To find the range of the function $f(x) = \sqrt{3x - x^2 - 2}$, we need to ensure that the expression inside the square root is non-negative, as the square root of a negative number is not real.

Step 1: Find the domain of the function

The expression inside the square root must satisfy:

$3x - x^2 - 2 \geq 0$

This inequality can be rewritten as:

$-x^2 + 3x - 2 \geq 0$

Multiplying through by $-1$ (which reverses the inequality):

$x^2 - 3x + 2 \leq 0$

Step 2: Solve the quadratic inequality

First, solve the corresponding quadratic equation:

$x^2 - 3x + 2 = 0$

Factor the quadratic equation:

$(x - 1)(x - 2) = 0$

The solutions are:

$x = 1 \quad \text{and} \quad x = 2$

Now, test intervals determined by these roots:

1. For $x < 1$, pick $x = 0$: $(0 - 1)(0 - 2) > 0$ so it's outside the range.
2. For $1 \leq x \leq 2$, pick $x = 1.5$: the quadratic expression is negative within this interval.
3. For $x > 2$: leads to positive outcomes, out of range.

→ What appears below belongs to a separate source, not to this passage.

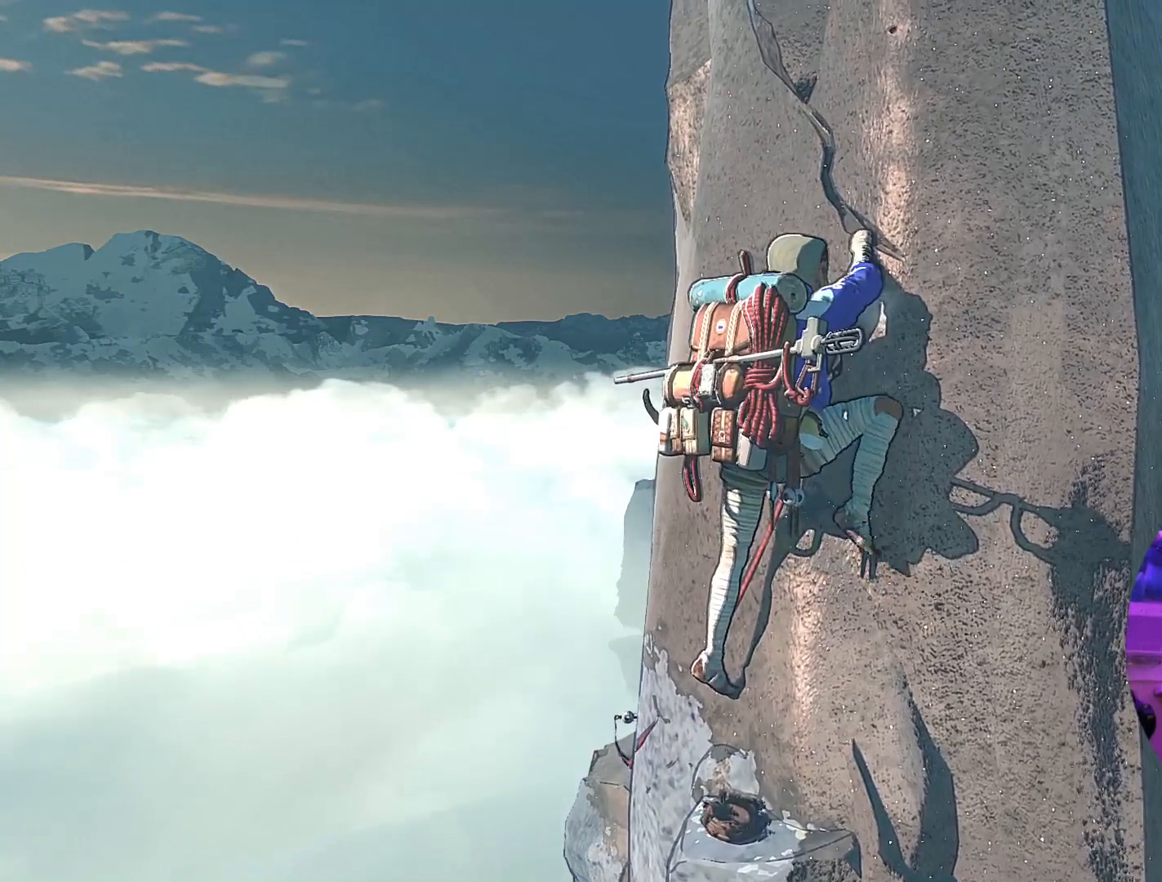
{"buttons": ["R1"], "left_stick": "center", "right_stick": "right", "events": [[500, "right_stick", "right"]]}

Thus, the function's domain is the interval $[1, 2]$.

Step 3: Determine the range

Evaluate the function at the endpoints of the domain.

1. $f(1) = \sqrt{3(1) - 1^2 - 2} = \sqrt{3 - 1 - 2} = \sqrt{0} = 0$
2. $f(2) = \sqrt{3(2) - 2^2 - 2} = \sqrt{6 - 4 - 2} = \sqrt{0} = 0$

The maximum value occurs midrange to maximized, the function’s highest is max value remains 0.

Thus, the range of the function is $[0,0]$.

Any questions or want any more examples here is help:

1. In step verifying methodic?
2. Can inequalities solved thus?
3. Possible max methods locating so.
4. What-other solve roots?
5. Can quadratic-factor checked?

Tip: If quadratics are hard remember make-solving outputs easier!